Dataset excerpts:
+ + + + +

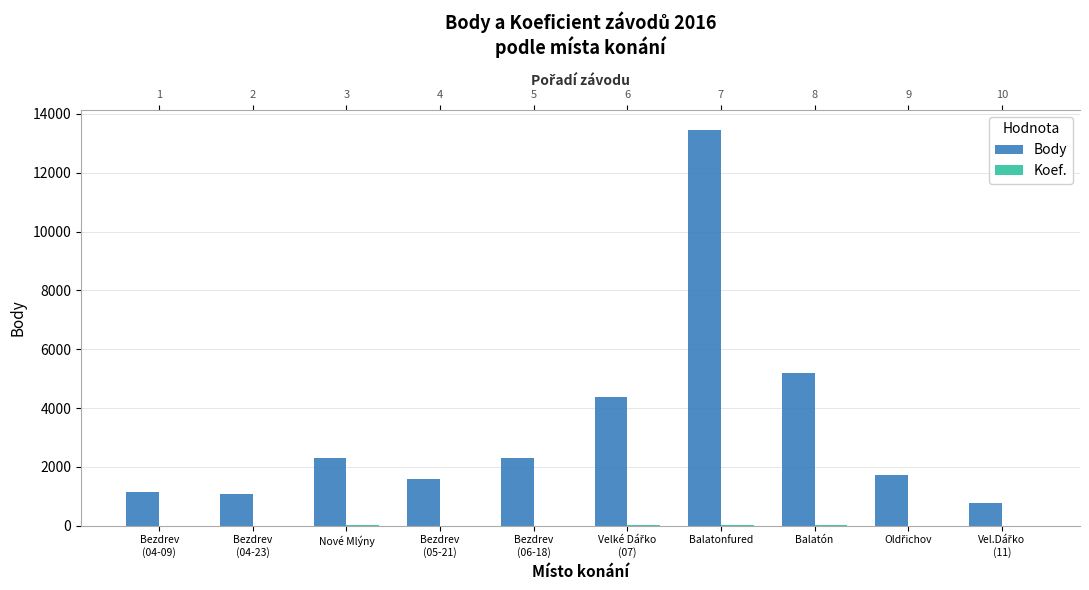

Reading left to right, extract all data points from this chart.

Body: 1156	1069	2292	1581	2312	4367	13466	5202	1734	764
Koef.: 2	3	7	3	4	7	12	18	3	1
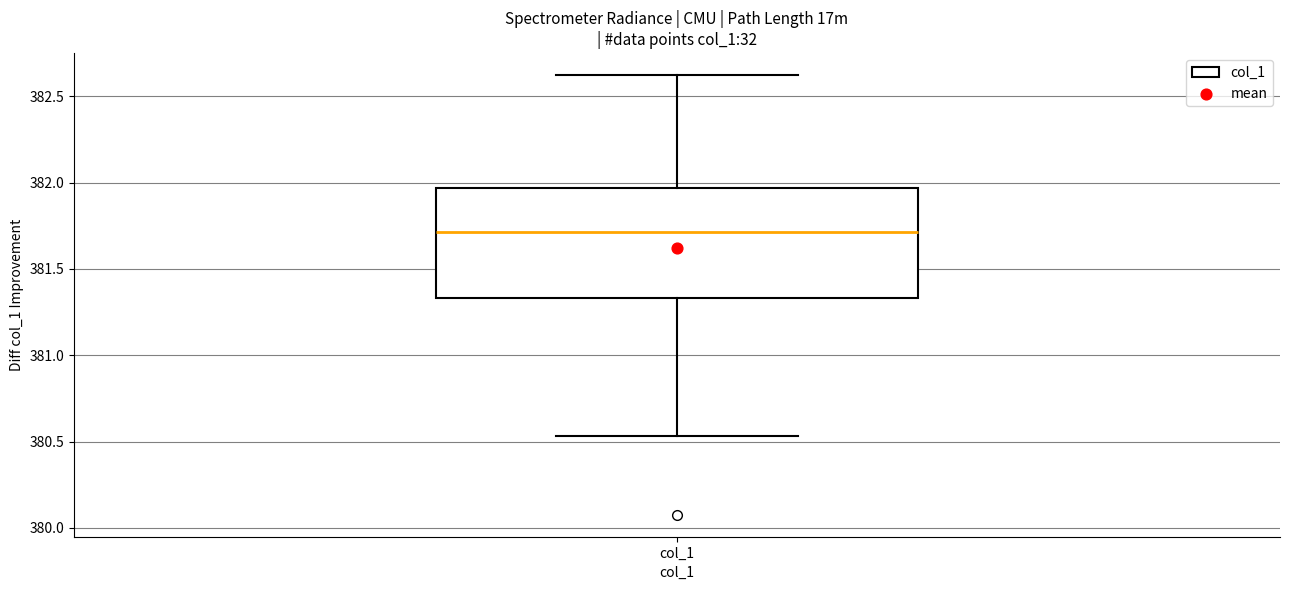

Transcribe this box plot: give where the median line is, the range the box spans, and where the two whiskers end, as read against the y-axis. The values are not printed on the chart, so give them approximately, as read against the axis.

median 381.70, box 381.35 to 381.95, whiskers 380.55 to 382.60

+ + + + +

Exercise brief: Copy out the data above word for word, leaving out the pictures.

Exercise answer:
Reading left to right, extract all data points from this chart.

Body: 1156	1069	2292	1581	2312	4367	13466	5202	1734	764
Koef.: 2	3	7	3	4	7	12	18	3	1

Transcribe this box plot: give where the median line is, the range the box spans, and where the two whiskers end, as read against the y-axis. The values are not printed on the chart, so give them approximately, as read against the axis.

median 381.70, box 381.35 to 381.95, whiskers 380.55 to 382.60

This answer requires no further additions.